### Selection
July 2011 - An OCBA Membership Edge: A Video Preview of Your Judge
by John Hueston
A new case arrives, whether just filed or shortly before trial. No matter how well I think I know a judge, I always learn something useful when I probe for additional information. I turn to the usual sources: Daily Journal profiles, opinions issued in similar cases, experiences by colleagues at my firm and elsewhere, articles, and presentations authored by judges. I will observe a judge before and after my own hearings, and I will watch portions of another trial involving my judge if my case will be tried.
Time may not permit lengthy observation of a judge prior to my first hearing on a matter. Even then, I may not learn of a particular practice that the judge encourages or discourages. And that is when review of a ten-minute webcast hosted by the OCBA’s Mentor on Demand provides me with a practice edge as an OCBA member: I observe the demeanor of my judge online at any time of the day as the judge delivers a short tutorial.
A quick spin through a sampling of profiles already found in the Mentor on Demand library provides key practice insights. Going to trial before Judge Kazuharu Makino? You should know that he believes that “the conduct of the trial is pretty much in the attorneys’ hands. I don’t interfere a lot with what the attorneys do. . . . The attorneys have the freedom to do well; they also have the freedom to go down in flames, which attorneys have done because we don’t help them out.” And after an initial continuance, expect a very firm trial date: “Since my background is in criminal, our emphasis is on trial work, and not so much on the other aspects of case management. I operate under the theory . . . the biggest impact on how a case is going to proceed is making a trial date and holding it firm.”
######
### Extracted material
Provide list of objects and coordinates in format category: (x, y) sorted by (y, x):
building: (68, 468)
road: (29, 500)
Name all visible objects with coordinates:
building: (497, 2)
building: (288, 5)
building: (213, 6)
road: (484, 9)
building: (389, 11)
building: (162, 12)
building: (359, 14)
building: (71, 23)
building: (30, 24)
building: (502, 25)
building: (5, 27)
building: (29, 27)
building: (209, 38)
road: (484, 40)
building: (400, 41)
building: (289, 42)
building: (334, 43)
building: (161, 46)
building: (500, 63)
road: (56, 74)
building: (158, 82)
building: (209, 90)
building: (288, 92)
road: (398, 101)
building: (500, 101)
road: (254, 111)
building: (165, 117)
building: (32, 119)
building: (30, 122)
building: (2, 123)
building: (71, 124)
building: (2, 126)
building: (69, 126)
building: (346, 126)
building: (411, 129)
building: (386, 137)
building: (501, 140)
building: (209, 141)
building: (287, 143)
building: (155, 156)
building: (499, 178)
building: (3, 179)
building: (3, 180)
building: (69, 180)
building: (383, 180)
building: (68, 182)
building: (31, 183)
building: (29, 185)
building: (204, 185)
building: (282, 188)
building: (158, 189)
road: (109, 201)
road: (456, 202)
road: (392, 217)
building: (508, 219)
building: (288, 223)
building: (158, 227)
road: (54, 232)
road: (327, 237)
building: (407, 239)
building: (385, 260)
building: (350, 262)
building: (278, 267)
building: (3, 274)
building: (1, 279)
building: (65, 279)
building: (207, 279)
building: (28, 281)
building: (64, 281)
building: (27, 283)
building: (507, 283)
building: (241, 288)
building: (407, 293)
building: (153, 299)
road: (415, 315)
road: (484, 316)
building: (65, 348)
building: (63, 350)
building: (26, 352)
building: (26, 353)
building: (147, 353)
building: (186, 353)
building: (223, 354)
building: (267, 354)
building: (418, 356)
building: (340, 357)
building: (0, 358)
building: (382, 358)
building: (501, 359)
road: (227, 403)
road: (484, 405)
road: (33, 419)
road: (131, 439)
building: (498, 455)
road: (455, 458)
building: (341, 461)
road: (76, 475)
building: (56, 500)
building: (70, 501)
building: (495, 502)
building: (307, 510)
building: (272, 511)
######
**Things to do:**
A - In the judge-preview article, reproduce everything from "July 2011 - An" down to "will be tried.", renaming "colleagues" as "associates".
B - According to the judge-preview article, what does Judge Makino believe has the biggest impact on how a case will proceed?

**Outputs:**
A -
July 2011 - An OCBA Membership Edge: A Video Preview of Your Judge
by John Hueston
A new case arrives, whether just filed or shortly before trial. No matter how well I think I know a judge, I always learn something useful when I probe for additional information. I turn to the usual sources: Daily Journal profiles, opinions issued in similar cases, experiences by associates at my firm and elsewhere, articles, and presentations authored by judges. I will observe a judge before and after my own hearings, and I will watch portions of another trial involving my judge if my case will be tried.

B - Making a trial date and holding it firm.